Recent College Graduates Have Worse Work Ethic, US Bosses Say

United States North America Higher Education News Statistics by Erudera News May 31, 2024

students working

Employers are reluctant to hire Gen Zers graduates, with one in two saying recent grads have “a worse work ethic, are more political, and have fewer practical skills,” a new survey has found.

Intelligent, an online education magazine, surveyed 1,268 business leaders this May and found that 51 percent have been more concerned about this issue in the last five years as Gen Zers enter the job market. Only 6 percent said they are less worried, Erudera.com reports.

“There’s always been plenty of debate about hiring new grads due to broad assumptions around lacking soft skills, entitlement, and overall job readiness.
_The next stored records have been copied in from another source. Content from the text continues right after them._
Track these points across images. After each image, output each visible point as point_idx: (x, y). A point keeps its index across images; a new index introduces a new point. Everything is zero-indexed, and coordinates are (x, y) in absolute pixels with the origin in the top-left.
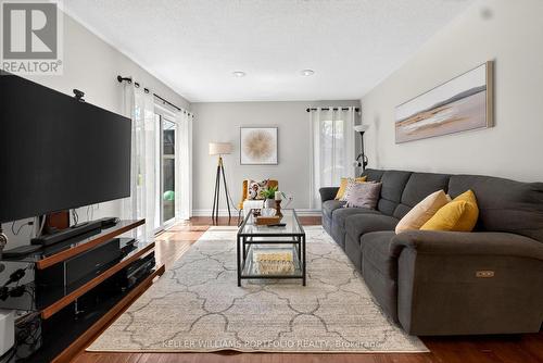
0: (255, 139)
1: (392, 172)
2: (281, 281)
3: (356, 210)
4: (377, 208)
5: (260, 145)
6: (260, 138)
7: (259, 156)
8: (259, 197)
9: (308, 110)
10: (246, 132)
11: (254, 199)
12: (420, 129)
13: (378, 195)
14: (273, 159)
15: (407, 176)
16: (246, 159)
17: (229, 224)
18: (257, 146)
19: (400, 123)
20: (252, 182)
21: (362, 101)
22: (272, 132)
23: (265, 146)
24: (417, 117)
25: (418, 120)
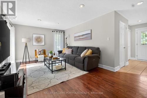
0: (38, 38)
1: (74, 47)
2: (61, 70)
3: (69, 55)
4: (72, 54)
5: (39, 40)
6: (39, 38)
7: (39, 43)
8: (41, 54)
9: (53, 31)
10: (34, 36)
11: (40, 55)
12: (79, 39)
13: (72, 51)
14: (43, 44)
15: (78, 48)
16: (35, 43)
17: (29, 63)
18: (38, 40)
19: (75, 37)
20: (39, 50)
21: (65, 31)
22: (43, 36)
23: (41, 40)
24: (79, 36)
25: (79, 37)
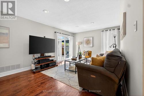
0: (87, 41)
7: (88, 45)
10: (85, 39)
11: (84, 55)
16: (85, 46)
22: (91, 39)
23: (90, 42)
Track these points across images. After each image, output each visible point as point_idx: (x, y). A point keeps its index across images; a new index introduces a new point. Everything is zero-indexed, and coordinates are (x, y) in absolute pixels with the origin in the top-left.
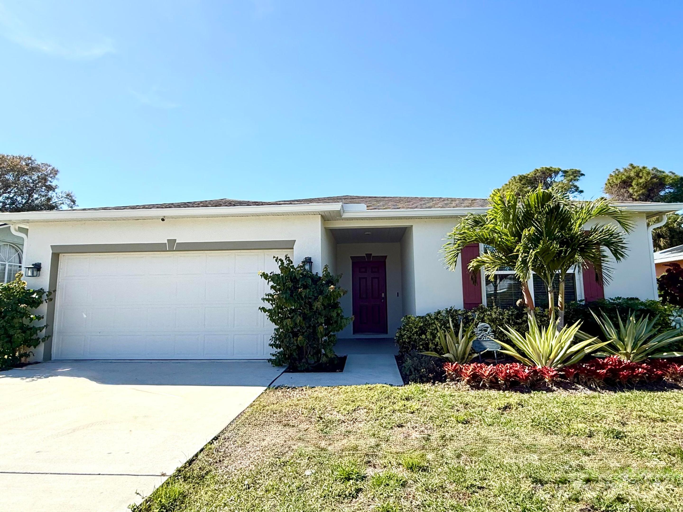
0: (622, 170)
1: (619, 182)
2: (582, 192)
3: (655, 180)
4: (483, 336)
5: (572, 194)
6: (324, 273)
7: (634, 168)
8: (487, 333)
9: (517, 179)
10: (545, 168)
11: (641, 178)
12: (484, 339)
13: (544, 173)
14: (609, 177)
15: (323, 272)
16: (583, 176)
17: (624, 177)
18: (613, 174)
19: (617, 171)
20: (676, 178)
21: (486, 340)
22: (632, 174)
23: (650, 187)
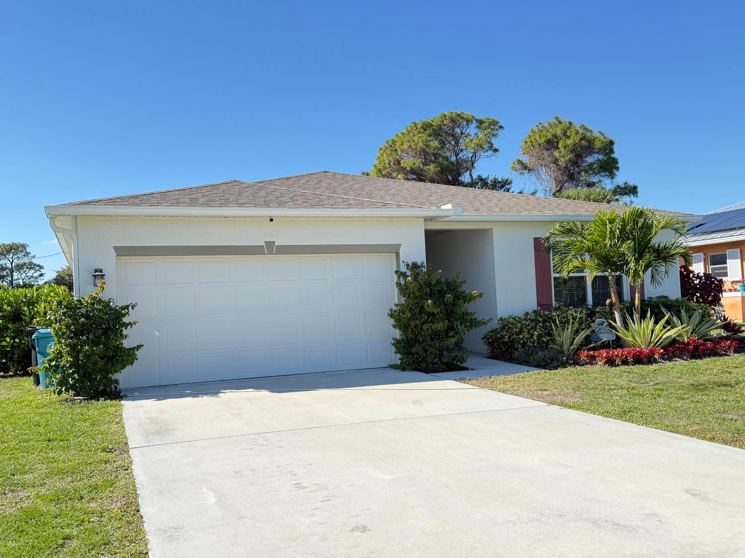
0: (546, 125)
1: (543, 141)
2: (496, 150)
3: (584, 142)
4: (600, 329)
5: (485, 154)
7: (560, 123)
8: (603, 326)
9: (419, 127)
10: (456, 113)
11: (569, 137)
12: (602, 332)
13: (453, 120)
14: (530, 134)
16: (502, 130)
17: (549, 136)
18: (535, 129)
19: (540, 126)
20: (605, 140)
22: (559, 132)
23: (578, 151)
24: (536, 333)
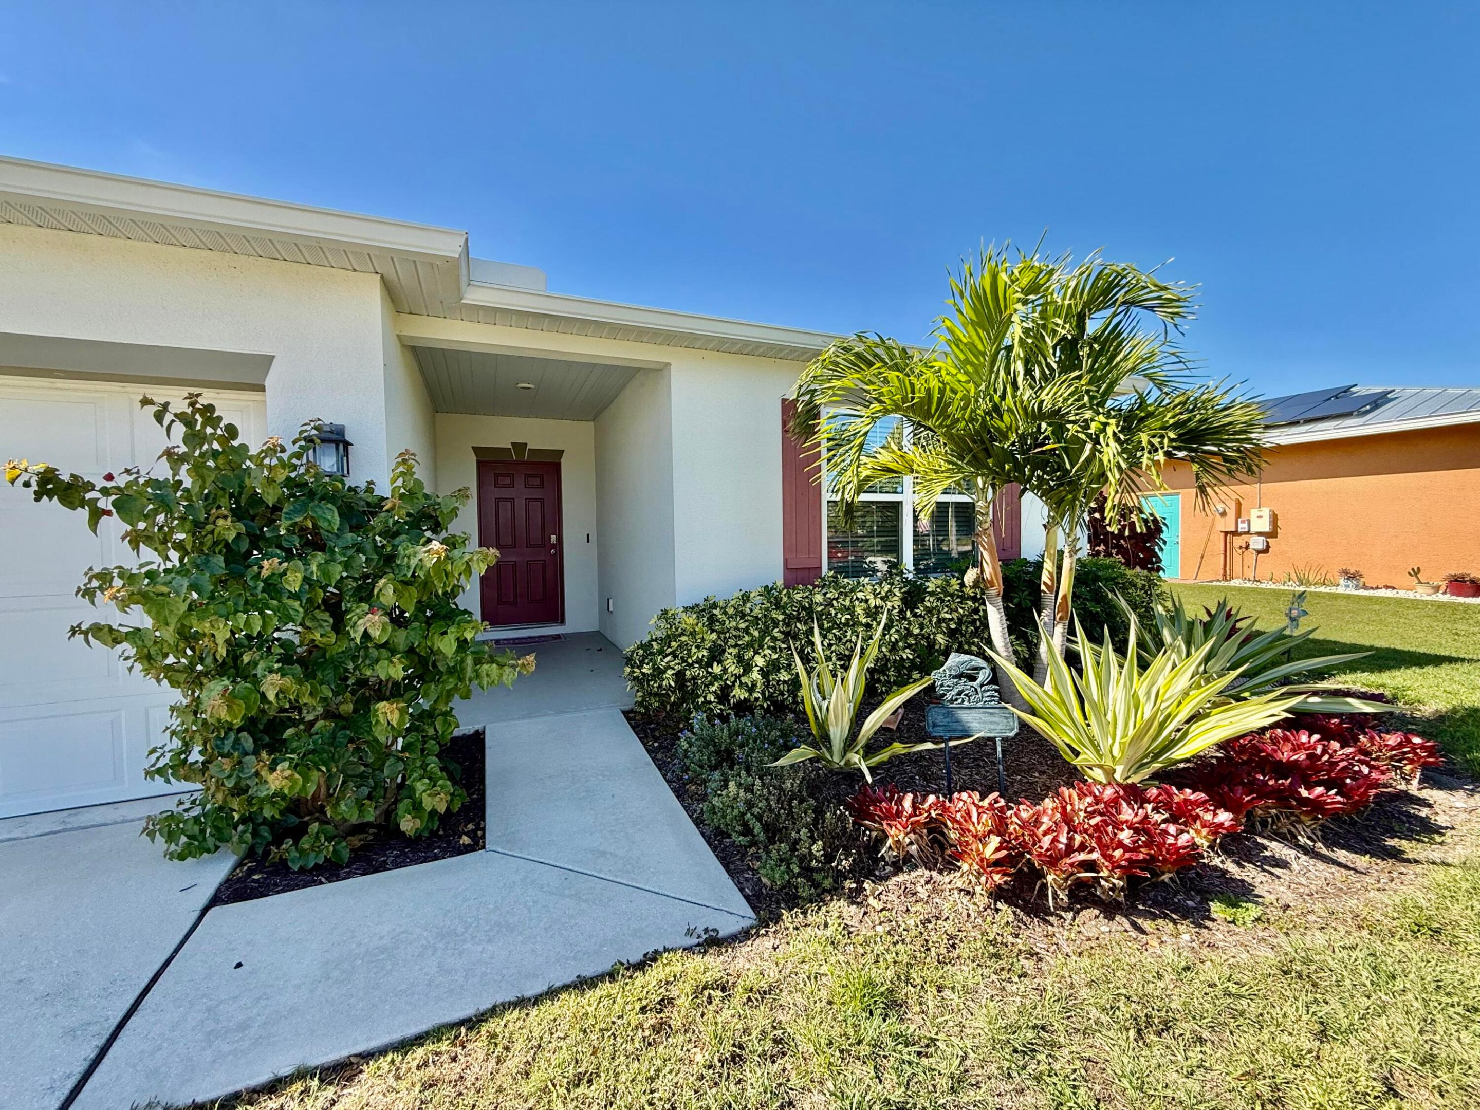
4: (959, 693)
6: (400, 482)
8: (975, 684)
12: (966, 704)
15: (393, 481)
21: (974, 705)
24: (760, 661)
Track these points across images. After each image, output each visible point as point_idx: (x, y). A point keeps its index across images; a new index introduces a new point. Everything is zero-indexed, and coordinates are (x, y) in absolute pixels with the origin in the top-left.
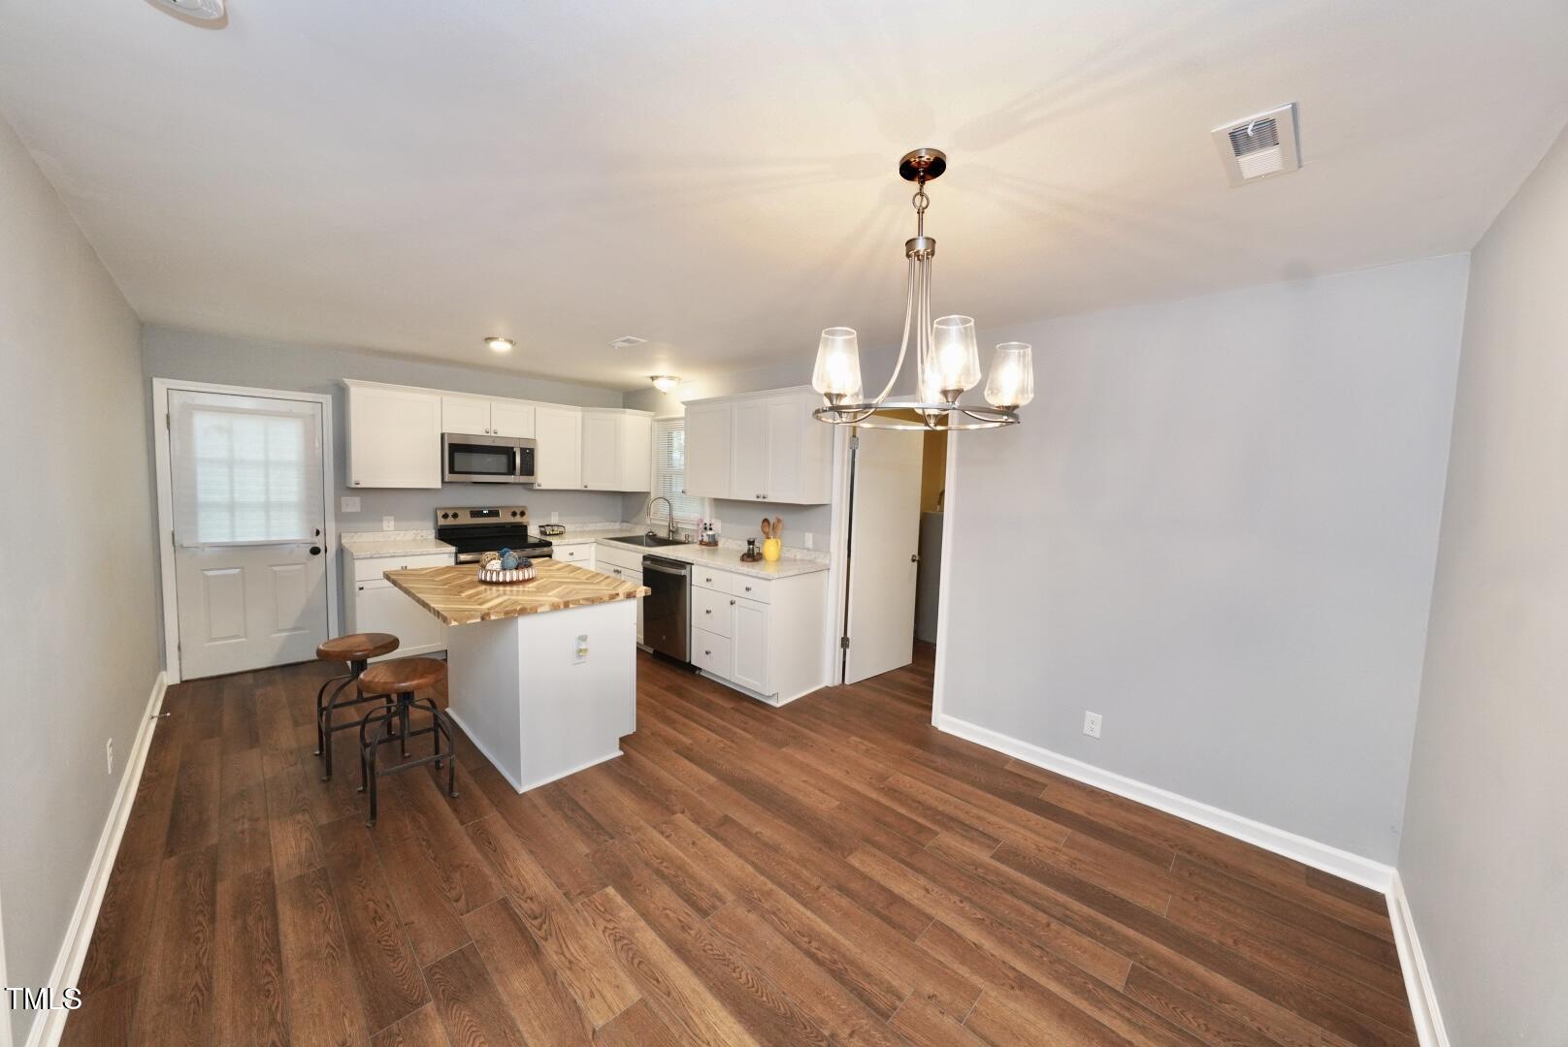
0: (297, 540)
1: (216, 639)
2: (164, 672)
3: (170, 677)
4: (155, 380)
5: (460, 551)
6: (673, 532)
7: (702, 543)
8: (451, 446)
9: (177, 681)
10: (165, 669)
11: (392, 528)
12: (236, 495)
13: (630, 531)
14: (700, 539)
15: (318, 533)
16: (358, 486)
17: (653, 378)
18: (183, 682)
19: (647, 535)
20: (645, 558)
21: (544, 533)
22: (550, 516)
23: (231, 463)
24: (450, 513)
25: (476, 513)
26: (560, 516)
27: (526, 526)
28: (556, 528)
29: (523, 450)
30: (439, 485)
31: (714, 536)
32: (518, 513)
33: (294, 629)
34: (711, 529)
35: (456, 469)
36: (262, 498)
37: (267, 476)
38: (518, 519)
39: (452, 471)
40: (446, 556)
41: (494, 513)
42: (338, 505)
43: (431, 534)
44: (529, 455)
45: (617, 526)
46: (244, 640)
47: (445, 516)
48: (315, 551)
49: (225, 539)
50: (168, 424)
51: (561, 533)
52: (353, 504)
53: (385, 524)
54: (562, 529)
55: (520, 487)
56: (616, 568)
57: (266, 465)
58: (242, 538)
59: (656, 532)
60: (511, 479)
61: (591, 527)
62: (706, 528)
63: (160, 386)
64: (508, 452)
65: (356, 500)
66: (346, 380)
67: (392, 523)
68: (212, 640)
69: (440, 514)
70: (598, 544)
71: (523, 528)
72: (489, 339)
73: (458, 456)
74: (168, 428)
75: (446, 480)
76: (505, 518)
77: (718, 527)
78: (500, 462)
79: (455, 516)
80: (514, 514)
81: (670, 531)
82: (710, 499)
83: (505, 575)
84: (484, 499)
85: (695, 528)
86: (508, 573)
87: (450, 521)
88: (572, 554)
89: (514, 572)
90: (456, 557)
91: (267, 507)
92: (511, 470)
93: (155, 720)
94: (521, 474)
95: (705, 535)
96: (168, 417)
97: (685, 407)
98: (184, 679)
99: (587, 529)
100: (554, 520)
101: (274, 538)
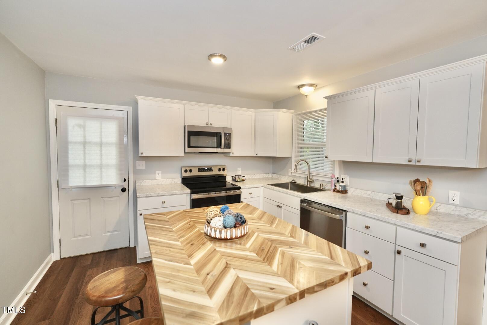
0: (115, 184)
1: (77, 236)
2: (52, 254)
3: (55, 257)
4: (50, 100)
5: (193, 193)
6: (310, 182)
7: (335, 190)
8: (189, 132)
9: (58, 258)
10: (53, 252)
11: (160, 177)
12: (87, 161)
13: (277, 179)
14: (334, 188)
15: (125, 180)
16: (142, 155)
17: (299, 87)
18: (62, 259)
19: (291, 182)
20: (302, 201)
21: (234, 180)
22: (237, 171)
23: (85, 144)
24: (188, 169)
25: (201, 169)
26: (242, 170)
27: (225, 177)
28: (240, 177)
29: (225, 134)
30: (182, 154)
31: (345, 186)
32: (222, 169)
33: (113, 231)
34: (343, 182)
35: (191, 145)
36: (99, 163)
37: (101, 151)
38: (222, 172)
39: (189, 146)
40: (186, 195)
41: (210, 169)
42: (134, 166)
43: (179, 181)
44: (228, 136)
45: (270, 176)
46: (90, 237)
47: (186, 171)
48: (124, 190)
49: (81, 184)
50: (56, 123)
51: (243, 180)
52: (142, 165)
53: (157, 175)
54: (243, 178)
55: (222, 155)
56: (278, 204)
57: (101, 144)
58: (89, 184)
59: (296, 181)
60: (219, 150)
61: (258, 176)
62: (338, 181)
63: (52, 103)
64: (218, 135)
65: (144, 163)
66: (137, 97)
67: (160, 175)
68: (75, 237)
69: (183, 170)
70: (264, 187)
71: (224, 177)
72: (212, 56)
73: (193, 138)
74: (56, 126)
75: (186, 151)
76: (215, 172)
77: (347, 180)
78: (213, 141)
79: (191, 171)
80: (220, 170)
81: (308, 181)
82: (338, 161)
83: (226, 233)
84: (206, 162)
85: (330, 180)
86: (229, 231)
87: (188, 174)
88: (251, 194)
89: (234, 230)
90: (191, 196)
91: (101, 167)
92: (219, 146)
93: (29, 295)
94: (224, 148)
95: (338, 185)
96: (56, 120)
97: (326, 100)
98: (62, 257)
99: (255, 177)
100: (239, 173)
101: (104, 183)
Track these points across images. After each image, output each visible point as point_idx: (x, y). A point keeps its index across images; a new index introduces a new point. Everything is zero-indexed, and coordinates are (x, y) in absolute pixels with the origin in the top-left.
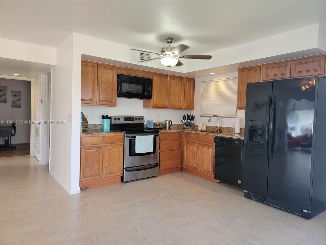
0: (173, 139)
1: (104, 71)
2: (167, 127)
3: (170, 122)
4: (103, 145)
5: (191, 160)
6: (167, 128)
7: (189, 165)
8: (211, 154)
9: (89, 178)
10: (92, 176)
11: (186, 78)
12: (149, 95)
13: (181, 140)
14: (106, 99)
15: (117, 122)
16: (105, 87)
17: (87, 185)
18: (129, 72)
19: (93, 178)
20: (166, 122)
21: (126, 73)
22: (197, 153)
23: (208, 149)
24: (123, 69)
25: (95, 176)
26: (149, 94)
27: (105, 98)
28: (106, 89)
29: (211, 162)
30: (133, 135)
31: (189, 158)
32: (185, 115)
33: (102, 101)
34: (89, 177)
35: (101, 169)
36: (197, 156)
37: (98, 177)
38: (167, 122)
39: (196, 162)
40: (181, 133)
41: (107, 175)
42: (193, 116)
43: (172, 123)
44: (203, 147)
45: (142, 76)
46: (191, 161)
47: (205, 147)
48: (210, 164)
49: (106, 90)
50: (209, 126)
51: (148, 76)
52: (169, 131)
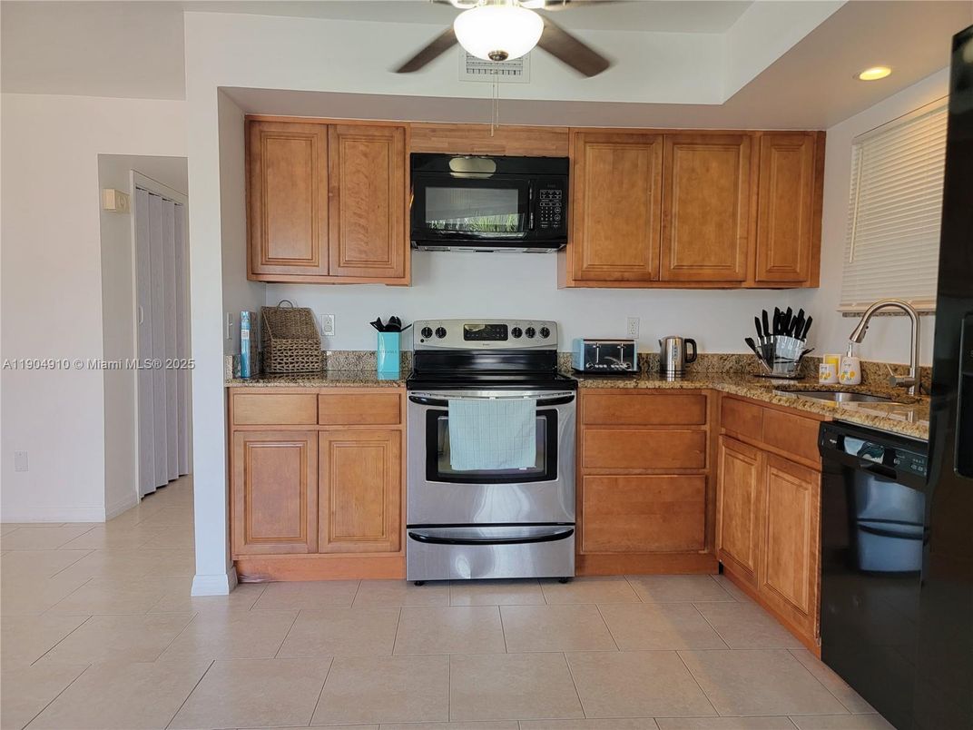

In recent months, there seems to be a heightened concern about Gen Z becoming far more politically active and vocal with their beliefs in all aspects of their lives, including the workplace,” Chief Education and Career Development Advisor Huy Nguyen explains.

Findings show that 64 percent of businesses are worried about hiring recent college graduates overall, with 65 percent citing a lack of strong work ethic among these graduates as a primary concern and 57 percent saying they have too high salary expectations.

When asked about Generation Z, 84 percent of respondents said they expect to get paid more compared to previous generations, and 79 percent said Gen Z college graduates have a worse workplace ethic.

About 75 percent and 70 percent of leaders said Generation Z is more entitled and more political, respectively, compared to other generations.

According to the hiring managers, other true characteristics of Gen Z recent graduates are lack of mental toughness (67 percent) and worse social skills (60 percent). About 57 percent of hiring managers said Gen Zers are also more difficult to train.

“Employers should be cautious about making generalized assumptions about Gen Z,” says Nguyen. “Recent grads need to directly prepare to address misguided stereotypes about their qualifications and mindset through developing their personal brand and demonstrating their experience.”

A different survey of 1,100 Gen Zers conducted between March and April by the career platform iHire found that 81.3 percent of participants said “when, where, and how” they would work was an “extremely” or “very” important factor.

On the other hand, a competitive salary is very or extremely important for 82 percent of respondents. Nearly 56 percent of Gen Zers said they wanted to work in person all the time, and only 18 percent said they preferred remote work. One in four said they liked a hybrid work model.